Categorized as “social bees”, bumblebees live in ground-nesting colonies presided over by a queen who is responsible for laying the eggs.  The queen’s daughters are the worker bees; their main task is to forage for floral nectar. In late summer, the queen lays unfertilized eggs which become the drones; these bees mate with the late-season females, producing the hive’s new queens. Only the queen bumblebees survive winter, hibernating through the cold months to start new colonies the following spring.   In order to stay warm in the cool temperatures of spring and fall and to continue foraging for nectar-rich flowers, the queen bumblebee and her workers create heat by vibrating the muscles that control flight.
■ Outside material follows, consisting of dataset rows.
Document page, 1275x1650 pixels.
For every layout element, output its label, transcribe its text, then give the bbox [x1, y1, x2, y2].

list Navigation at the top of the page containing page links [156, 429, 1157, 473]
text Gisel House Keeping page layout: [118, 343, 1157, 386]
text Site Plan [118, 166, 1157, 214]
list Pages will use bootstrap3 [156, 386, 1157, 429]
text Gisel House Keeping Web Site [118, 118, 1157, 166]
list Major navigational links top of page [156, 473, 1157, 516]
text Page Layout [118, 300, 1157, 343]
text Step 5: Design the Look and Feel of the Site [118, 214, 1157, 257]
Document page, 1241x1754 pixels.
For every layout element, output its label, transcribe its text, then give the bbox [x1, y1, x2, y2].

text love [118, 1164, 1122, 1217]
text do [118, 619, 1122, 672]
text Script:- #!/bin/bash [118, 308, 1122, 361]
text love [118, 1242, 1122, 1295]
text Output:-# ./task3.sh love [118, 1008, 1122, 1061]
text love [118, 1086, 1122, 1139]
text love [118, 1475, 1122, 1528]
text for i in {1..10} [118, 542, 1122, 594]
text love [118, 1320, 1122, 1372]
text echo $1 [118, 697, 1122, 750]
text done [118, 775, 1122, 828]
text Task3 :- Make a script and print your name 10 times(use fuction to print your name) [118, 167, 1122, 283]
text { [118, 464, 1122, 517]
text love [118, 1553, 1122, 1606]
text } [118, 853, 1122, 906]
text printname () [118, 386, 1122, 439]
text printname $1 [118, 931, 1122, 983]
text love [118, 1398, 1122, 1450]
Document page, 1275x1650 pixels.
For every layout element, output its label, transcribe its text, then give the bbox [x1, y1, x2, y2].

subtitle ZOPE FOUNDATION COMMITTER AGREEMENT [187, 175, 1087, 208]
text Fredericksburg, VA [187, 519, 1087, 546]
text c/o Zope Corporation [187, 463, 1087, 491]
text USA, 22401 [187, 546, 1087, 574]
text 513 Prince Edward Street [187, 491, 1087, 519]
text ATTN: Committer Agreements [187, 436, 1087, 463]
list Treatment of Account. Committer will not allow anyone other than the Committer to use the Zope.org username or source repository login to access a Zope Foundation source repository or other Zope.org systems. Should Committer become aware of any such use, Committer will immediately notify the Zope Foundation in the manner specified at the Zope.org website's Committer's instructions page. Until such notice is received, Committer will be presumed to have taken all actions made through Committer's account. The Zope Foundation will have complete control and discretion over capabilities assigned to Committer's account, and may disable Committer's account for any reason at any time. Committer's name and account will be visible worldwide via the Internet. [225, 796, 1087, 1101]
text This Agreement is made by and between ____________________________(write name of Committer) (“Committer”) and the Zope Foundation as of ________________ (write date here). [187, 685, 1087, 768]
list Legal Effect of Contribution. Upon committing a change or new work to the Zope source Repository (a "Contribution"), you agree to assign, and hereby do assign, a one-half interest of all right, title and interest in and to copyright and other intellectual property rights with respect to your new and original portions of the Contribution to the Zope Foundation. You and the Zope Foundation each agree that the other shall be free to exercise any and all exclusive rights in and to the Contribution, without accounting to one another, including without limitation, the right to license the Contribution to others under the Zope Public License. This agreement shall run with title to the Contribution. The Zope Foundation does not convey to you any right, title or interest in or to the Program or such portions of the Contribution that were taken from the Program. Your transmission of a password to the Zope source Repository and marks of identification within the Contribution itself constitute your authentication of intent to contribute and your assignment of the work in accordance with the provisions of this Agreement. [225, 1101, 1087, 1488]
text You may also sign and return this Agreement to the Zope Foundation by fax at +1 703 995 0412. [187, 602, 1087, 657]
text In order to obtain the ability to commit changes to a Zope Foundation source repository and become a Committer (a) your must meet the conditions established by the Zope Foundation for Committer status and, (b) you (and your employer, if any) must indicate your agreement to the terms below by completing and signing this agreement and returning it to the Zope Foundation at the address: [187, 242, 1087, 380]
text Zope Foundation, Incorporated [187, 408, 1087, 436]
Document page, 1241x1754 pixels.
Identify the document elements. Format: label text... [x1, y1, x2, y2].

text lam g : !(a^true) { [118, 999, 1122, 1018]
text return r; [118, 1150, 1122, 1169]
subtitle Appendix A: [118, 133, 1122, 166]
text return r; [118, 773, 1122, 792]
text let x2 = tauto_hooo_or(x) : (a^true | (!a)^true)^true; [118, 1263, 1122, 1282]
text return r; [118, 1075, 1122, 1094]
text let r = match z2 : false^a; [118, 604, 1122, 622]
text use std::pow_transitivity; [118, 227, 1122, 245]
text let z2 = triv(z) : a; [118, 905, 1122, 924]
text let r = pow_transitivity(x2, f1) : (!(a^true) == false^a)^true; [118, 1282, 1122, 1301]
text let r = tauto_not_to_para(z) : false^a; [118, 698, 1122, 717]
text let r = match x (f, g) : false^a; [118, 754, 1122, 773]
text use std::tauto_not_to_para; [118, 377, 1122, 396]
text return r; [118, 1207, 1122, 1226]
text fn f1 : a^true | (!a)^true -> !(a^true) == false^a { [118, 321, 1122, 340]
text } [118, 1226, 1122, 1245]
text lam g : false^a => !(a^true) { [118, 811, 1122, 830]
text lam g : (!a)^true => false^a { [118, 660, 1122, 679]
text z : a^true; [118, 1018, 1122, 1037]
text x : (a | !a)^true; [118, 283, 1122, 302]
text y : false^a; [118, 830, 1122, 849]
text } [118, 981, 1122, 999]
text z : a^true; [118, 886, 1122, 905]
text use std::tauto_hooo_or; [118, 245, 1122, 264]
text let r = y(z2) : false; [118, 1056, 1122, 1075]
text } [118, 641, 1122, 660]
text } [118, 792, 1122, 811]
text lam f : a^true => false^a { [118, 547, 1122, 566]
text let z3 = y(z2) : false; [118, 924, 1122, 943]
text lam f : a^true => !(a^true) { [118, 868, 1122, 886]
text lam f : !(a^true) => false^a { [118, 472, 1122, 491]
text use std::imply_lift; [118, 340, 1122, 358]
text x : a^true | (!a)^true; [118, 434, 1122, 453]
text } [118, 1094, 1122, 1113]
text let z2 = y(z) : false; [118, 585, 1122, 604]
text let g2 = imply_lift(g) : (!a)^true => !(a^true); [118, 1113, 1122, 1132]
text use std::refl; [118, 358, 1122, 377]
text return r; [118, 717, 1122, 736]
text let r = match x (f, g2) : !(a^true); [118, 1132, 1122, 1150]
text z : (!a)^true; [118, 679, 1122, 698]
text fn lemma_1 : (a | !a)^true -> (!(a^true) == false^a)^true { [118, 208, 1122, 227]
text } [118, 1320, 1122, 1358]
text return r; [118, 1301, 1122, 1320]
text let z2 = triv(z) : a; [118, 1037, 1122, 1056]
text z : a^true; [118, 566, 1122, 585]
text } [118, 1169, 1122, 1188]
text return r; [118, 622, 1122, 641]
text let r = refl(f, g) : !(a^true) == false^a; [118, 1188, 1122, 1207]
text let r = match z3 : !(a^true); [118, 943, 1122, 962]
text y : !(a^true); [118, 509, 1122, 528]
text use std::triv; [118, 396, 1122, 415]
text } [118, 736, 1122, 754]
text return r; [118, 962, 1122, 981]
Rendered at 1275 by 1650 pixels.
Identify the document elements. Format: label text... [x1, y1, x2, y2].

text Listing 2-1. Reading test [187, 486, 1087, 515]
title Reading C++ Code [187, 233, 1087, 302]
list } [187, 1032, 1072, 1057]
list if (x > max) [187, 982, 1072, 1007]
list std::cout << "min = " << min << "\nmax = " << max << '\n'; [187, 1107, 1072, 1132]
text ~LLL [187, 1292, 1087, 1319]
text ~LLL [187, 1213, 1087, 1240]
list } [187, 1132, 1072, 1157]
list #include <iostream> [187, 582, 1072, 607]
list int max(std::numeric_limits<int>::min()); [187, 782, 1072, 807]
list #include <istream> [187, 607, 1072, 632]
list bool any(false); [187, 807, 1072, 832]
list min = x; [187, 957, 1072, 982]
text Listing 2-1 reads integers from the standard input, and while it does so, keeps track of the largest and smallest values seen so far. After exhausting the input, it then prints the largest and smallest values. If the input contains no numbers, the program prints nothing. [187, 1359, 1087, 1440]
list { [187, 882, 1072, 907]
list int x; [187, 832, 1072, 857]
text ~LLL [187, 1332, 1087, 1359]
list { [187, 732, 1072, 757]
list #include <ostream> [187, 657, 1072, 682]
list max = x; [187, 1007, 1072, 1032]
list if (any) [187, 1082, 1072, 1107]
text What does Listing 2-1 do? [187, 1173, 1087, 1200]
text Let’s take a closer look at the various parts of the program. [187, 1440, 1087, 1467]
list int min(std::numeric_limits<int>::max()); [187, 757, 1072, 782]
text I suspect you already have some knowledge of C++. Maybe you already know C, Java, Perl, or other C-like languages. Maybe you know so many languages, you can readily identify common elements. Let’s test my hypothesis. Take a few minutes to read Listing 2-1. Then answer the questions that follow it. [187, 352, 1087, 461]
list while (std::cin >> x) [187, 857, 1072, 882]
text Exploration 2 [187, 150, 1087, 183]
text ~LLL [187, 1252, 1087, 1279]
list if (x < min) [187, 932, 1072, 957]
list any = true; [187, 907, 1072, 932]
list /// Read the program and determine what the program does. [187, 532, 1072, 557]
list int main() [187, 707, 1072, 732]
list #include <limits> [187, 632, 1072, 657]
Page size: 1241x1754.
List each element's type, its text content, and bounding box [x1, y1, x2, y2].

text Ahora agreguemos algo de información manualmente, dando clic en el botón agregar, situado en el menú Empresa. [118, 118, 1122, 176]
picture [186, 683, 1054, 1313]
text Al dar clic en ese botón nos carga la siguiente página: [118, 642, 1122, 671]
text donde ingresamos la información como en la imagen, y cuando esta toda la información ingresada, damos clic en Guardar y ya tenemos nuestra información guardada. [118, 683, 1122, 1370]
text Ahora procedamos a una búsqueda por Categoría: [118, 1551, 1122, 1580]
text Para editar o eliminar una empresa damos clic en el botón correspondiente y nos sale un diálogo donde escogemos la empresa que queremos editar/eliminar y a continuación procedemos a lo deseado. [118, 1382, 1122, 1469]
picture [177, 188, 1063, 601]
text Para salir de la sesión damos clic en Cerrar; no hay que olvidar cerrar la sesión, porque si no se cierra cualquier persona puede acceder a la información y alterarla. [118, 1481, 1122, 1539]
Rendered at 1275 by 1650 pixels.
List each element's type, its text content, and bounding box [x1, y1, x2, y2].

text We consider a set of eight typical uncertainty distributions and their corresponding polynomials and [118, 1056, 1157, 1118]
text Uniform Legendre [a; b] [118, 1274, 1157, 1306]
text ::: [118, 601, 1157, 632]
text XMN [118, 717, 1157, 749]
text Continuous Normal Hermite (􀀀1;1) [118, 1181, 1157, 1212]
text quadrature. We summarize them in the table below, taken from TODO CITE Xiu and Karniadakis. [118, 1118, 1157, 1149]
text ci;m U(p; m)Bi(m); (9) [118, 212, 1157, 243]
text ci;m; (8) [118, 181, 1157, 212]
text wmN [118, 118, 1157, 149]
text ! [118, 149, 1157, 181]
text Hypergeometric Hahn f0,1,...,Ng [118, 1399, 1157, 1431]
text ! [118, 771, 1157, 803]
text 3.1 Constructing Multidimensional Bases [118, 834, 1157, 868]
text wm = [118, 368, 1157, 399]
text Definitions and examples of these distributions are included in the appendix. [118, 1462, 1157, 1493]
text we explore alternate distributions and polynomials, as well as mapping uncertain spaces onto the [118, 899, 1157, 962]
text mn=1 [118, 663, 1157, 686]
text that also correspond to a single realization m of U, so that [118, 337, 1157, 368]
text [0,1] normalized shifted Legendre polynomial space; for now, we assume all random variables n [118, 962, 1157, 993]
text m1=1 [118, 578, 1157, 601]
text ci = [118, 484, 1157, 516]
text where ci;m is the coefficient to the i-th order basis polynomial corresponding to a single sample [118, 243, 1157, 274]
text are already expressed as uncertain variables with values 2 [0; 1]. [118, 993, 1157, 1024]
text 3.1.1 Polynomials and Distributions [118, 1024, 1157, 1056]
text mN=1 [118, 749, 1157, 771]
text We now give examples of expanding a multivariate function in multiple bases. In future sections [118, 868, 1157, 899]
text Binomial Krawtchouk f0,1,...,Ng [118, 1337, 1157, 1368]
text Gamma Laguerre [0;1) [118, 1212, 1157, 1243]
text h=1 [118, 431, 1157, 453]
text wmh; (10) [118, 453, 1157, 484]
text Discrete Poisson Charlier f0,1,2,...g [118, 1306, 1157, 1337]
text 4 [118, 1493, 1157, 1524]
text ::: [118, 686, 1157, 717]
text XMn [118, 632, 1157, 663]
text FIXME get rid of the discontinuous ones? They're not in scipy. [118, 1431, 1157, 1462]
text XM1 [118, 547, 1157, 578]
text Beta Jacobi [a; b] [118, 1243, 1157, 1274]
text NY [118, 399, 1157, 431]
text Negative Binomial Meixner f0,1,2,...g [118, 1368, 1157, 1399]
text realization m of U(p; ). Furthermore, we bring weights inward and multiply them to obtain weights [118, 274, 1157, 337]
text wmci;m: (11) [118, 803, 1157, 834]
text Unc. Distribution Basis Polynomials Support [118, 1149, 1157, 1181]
Along with her “stylish fur coat”, the ability to create heat allows the bumblebee to adapt to life in North America’s colder regions.   Occasionally, like the drone bumblebee dozing in the aptly-named Clematis ‘Bee’s Jubilee’, right, it might be necessary to rest in a blossom until the sun’s warmth is strong enough to permit the flight muscles to vibrate, usually around 10C or 50F.

 

Bumblebees collect pollen in pollen baskets situated on their hind legs.  In my garden, I’ve watched a bumblebee perform “buzz pollination” on the blossoms of the ‘PJM’ rhodos mentioned above, inserting her proboscis as far as into the flower as she can and shaking the blossom to free the pollen.   Unlike honeybees, that long proboscis lets the bumblebee obtain nectar from flowers where the nectaries are hidden deep within the bloom.  The nectar is used by the queen to fill a honeypot in the nest, providing food as she incubates eggs.